Im ersten Moment hörte Kara tatsächlich nichts – aber dann vernahm sie ein fernes, dunkles Grollen, das sie bis ins Mark erschreckte, ohne daß sie auch nur wußte, was es war. Sie sah auf...
... und sprang mit einem Schreckensschrei in die Höhe.
Die Brände im Norden erloschen einer nach dem anderen, und im gleichen Augenblick wußte Kara, was sich ihnen näherte. »Weg hier!« schrie sie. »Auf die Drachen! Schnell!«
Sie riß Maran in die Höhe und zerrte ihn mit sich, während die beiden anderen zu ihren Drachen hetzten. Markor bewegte sich unruhig, und Marans Gewicht erschwerte es ihr noch mehr, auf den Rücken des Drachen zu klettern. Sie mußte Markor keine Befehle mehr erteilen; der Drache breitete die Schwingen aus und stieß sich mit einem gewaltigen Satz in die Höhe, kaum daß Kara im Sattel saß.
Keine zwanzig Sekunden später erbebte die Insel unter dem Anprall einer gewaltigen Flutwelle. Gischt spritzte so hoch in die Luft, daß selbst Kara auf Markors Rücken noch einige Spritzer abbekam. Kara hörte ein krachendes Splittern, als einige der Baumriesen am Waldrand umstürzten.

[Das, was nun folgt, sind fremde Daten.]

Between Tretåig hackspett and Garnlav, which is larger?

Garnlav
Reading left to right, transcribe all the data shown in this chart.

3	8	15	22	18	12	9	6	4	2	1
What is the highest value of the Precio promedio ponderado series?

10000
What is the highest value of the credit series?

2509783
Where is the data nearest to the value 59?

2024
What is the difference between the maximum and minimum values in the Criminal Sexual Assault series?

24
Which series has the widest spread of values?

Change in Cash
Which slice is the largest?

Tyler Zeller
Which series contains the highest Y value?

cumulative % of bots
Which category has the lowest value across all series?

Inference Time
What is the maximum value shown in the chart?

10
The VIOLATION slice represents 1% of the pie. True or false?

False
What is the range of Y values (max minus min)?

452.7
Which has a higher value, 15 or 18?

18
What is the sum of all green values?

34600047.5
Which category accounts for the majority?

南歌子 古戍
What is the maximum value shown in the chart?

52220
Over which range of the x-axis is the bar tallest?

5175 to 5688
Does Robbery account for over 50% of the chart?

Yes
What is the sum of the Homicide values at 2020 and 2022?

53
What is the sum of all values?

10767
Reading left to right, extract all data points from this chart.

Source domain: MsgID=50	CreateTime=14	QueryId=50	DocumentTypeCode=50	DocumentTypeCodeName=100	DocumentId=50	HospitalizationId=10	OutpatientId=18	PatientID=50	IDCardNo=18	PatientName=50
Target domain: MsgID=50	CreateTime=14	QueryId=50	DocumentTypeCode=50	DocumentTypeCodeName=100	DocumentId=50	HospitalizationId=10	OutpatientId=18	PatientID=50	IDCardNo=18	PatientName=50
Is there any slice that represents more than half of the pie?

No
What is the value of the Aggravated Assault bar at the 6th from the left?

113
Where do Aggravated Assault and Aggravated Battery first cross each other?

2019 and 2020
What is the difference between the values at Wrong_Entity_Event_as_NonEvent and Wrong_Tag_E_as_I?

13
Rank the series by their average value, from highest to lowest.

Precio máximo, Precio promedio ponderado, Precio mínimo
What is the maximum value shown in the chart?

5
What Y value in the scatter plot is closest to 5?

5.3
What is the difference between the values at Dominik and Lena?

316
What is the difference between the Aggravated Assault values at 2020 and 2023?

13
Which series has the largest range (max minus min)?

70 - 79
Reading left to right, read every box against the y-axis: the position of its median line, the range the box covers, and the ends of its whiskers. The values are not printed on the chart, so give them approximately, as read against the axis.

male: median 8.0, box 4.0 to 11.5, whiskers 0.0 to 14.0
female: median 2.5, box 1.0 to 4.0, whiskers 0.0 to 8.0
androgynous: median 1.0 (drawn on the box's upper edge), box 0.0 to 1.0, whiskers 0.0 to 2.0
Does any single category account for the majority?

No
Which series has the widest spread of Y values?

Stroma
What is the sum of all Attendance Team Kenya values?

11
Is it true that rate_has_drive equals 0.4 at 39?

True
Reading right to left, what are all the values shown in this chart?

Die Insel verschwand im brodelnden Meer.
»Das war knapp«, keuchte Maran. »Eine Minute später, und...«
Kara nickte wortlos. Sie starrte gebannt in die Tiefe. Das Wasser war einfach über die Insel hinweggespült.
»Was war das?« flüsterte Maran. »Du hast behauptet, etwas wäre explodiert?«
»Es war wohl eine ziemlich große Explosion«, murmelte Kara. Ihre Stimme klang flach, und sie spürte, wie das Entsetzen ihr ganzes Denken lähmte. Was würde noch passieren? Eine Weile kreisten sie über der Lichtung, bis Kara glaubte, daß sie das Schlimmste hinter sich hatten, und das Zeichen zur Landung gab. Natürlich war an Schlaf in dieser Nacht nicht mehr zu denken. Also konnten sie auch ebensogut Pläne für ihr weiteres Vorgehen schmieden.